[Saved entries]

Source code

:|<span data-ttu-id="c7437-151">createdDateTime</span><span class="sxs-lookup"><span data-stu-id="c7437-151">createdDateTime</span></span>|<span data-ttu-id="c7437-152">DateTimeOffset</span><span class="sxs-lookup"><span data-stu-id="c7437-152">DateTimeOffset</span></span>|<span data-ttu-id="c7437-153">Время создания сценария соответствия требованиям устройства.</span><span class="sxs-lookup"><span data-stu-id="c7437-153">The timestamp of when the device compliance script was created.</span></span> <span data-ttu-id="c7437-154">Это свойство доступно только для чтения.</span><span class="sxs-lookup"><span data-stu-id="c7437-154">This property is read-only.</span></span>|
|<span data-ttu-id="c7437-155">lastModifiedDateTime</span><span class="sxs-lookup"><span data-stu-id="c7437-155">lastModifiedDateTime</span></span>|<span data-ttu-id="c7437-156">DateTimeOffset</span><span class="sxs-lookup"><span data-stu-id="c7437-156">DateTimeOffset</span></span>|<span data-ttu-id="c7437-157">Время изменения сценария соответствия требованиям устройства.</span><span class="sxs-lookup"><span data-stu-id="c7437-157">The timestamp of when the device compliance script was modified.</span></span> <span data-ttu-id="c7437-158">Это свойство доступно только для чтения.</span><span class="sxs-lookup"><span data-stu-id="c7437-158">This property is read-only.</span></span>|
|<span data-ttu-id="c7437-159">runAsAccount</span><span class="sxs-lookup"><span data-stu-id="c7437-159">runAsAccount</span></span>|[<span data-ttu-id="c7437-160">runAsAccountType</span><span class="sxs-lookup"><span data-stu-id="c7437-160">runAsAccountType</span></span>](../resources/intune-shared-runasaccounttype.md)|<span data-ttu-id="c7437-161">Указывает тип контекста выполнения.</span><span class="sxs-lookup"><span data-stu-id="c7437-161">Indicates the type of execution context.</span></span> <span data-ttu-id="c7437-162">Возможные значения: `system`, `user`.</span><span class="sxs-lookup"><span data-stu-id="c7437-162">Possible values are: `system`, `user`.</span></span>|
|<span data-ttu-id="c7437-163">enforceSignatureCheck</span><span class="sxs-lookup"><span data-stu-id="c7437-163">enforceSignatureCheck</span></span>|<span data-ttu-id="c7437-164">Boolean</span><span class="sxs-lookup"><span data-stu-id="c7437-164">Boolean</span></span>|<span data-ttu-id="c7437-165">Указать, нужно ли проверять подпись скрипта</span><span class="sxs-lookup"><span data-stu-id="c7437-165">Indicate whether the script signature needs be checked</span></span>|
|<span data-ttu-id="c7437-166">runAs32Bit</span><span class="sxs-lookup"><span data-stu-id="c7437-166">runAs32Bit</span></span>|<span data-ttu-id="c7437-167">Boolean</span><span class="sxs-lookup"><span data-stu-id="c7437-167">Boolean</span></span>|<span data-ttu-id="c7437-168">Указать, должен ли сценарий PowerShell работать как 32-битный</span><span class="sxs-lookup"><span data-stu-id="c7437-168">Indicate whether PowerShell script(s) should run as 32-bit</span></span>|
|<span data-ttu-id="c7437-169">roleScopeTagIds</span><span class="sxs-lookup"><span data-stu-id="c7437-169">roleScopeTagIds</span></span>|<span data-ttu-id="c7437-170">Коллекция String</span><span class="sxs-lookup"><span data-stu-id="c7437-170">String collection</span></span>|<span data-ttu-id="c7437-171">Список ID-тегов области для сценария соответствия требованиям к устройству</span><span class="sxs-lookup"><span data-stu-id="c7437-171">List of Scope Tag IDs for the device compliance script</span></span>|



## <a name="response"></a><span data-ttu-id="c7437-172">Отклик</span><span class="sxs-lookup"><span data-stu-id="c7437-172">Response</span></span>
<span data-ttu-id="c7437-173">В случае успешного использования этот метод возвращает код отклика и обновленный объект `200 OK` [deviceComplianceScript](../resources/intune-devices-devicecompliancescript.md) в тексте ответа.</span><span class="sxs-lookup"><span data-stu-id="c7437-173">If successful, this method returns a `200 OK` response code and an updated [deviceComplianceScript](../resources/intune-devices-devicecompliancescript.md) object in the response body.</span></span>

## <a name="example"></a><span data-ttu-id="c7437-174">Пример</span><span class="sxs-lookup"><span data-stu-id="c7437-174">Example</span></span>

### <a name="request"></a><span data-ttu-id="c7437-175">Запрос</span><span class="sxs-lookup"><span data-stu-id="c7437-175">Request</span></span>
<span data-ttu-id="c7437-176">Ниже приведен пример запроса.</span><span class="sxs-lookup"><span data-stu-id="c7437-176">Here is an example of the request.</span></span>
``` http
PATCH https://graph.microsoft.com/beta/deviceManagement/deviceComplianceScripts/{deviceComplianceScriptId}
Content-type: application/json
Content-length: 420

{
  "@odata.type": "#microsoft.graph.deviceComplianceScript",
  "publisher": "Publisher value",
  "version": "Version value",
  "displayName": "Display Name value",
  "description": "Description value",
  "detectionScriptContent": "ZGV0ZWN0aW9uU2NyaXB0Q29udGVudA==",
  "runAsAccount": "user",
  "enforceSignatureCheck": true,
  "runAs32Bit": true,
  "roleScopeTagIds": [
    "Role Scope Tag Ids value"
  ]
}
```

• **Exercise instructions**: Every line that contains the string "example" should be copied from the records.

• **Answer below**:
## <a name="example"></a><span data-ttu-id="c7437-174">Пример</span><span class="sxs-lookup"><span data-stu-id="c7437-174">Example</span></span>
<span data-ttu-id="c7437-176">Ниже приведен пример запроса.</span><span class="sxs-lookup"><span data-stu-id="c7437-176">Here is an example of the request.</span></span>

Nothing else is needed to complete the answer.